Is there a way to view the source code or formulas you use on your pages? There's been a strong push in the academic statistics world for reproducible research, which means public data, open source statistical code.
I ask because I'm curious about your two-sample t-test. Does it pool the variances for all values of the two standard deviations? Pooling doesn't make sense when one sd is 50 and the other is 2...
That is really awesome. One suggestion though: Make "relative" the default as well as set "1−β" to 90 or 95%.
I assume that most people have a conversion rate of X, say 30%, and want to increase this by Y, say 20% (30% to 36%). If I consider the type of headline many blog posts and reports have, they are like "How we increased sales, trials, whatever by 50%". That's how they think.

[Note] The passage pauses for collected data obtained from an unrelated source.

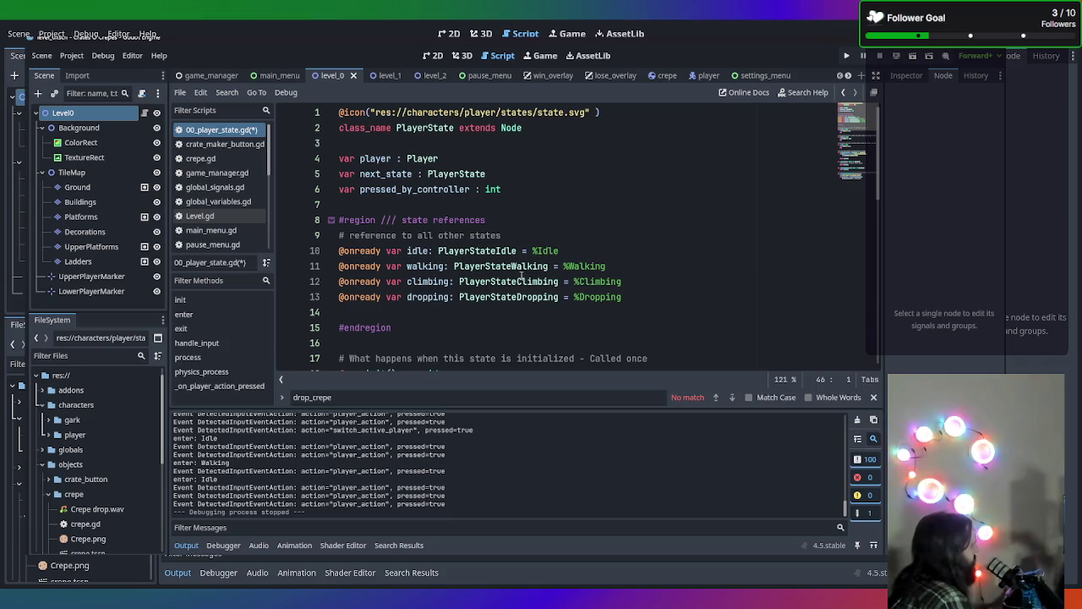
scroll(522, 273, "down", 10)
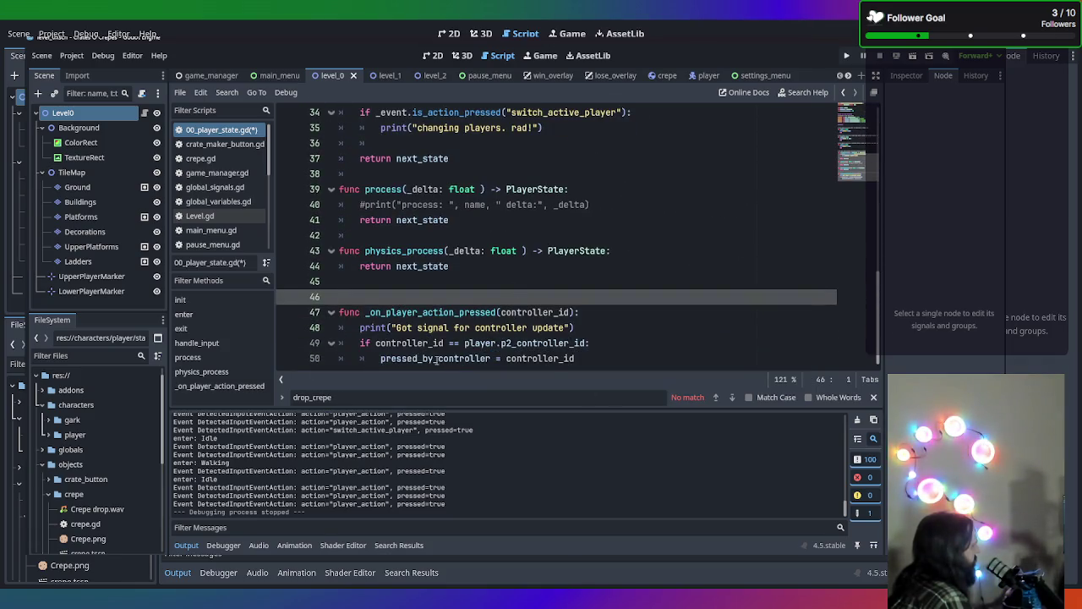
scroll(415, 330, "up", 10)
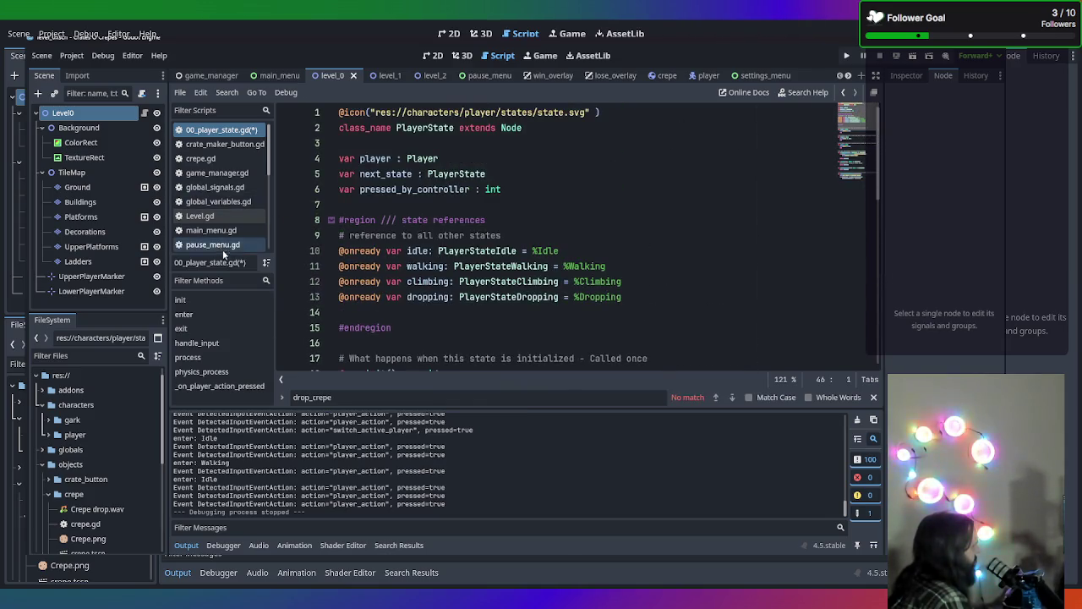
Look through global_variables.gd and global_signals.gd, ending on player_idle.gd
left_click(218, 201)
left_click(230, 187)
scroll(228, 237, "down", 4)
left_click(231, 208)
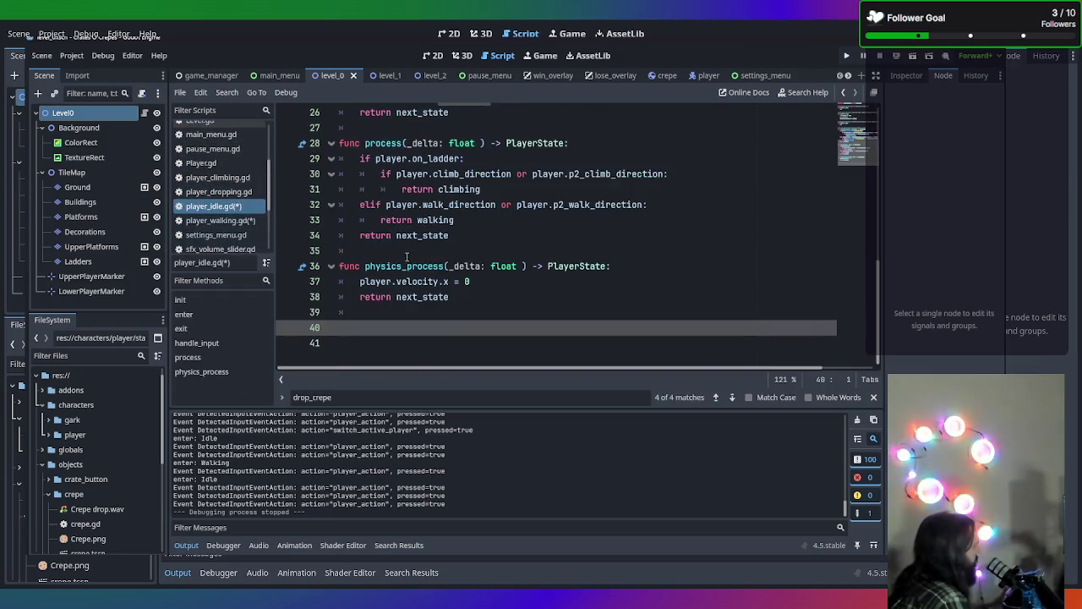
Delete the duplicate _on_player_action_pressed function from player_walking.gd
left_click(238, 220)
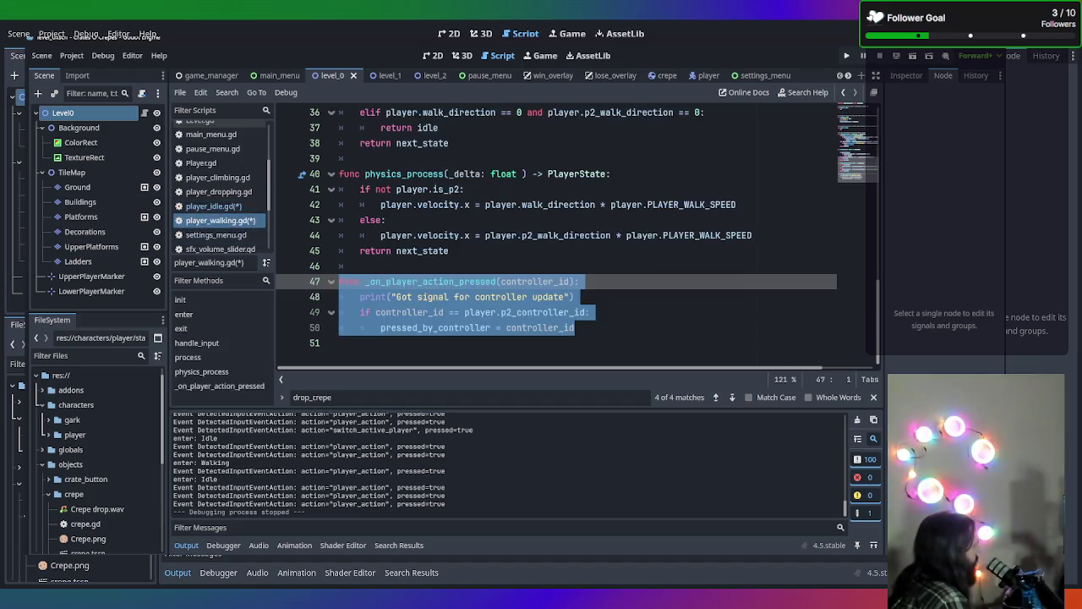
left_click_drag(651, 336, 336, 281)
key("BackSpace")
key("BackSpace")
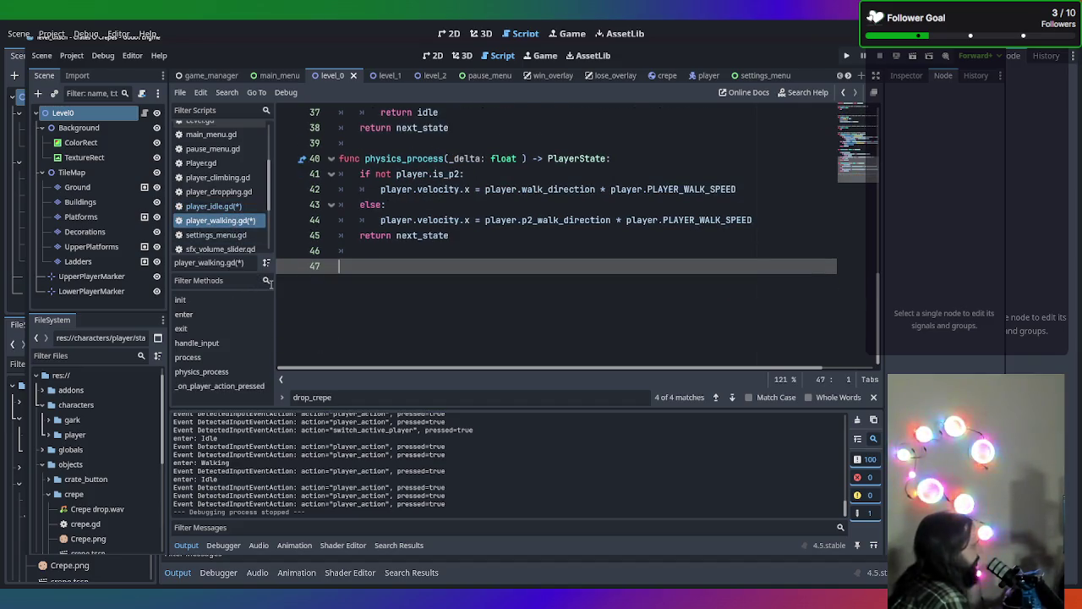
Save the modified scripts and run the game with F5
key("ctrl+s")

We met a few times during last years Gig Tank (I am one of the cofounders of http://banyan.co). Awesome to see you killing it. Are you planning on coming back to Chattanooga anytime soon? Would love to grab beers. My email is in my profile, and I would love to reconnect.
These look great. For the sake of the permalinks, I'd love to see these hosted on another ___domain. Maybe a Wizard app ___domain, to increase brand awareness?
As an alternative to the Chi-squared calculator, people might want to check out ABBA, a tool I wrote here at Thumbtack:
http://www.thumbtack.com/labs/abba/
It shares the visual component and the linkability, two great features you've nailed. It lacks the live updating and the slider, which is really cool and something I've wanted to add to ABBA for a long time. On the other hand, it supports multiple groups compared against the baseline simultaneously and incorporates a correction for multiple testing into its p-values and confidence intervals, which can be handy. It also uses different mathematics under the hood, but that's not going to be a concern for most users.
Glad to see another step towards a more statistically-aware world!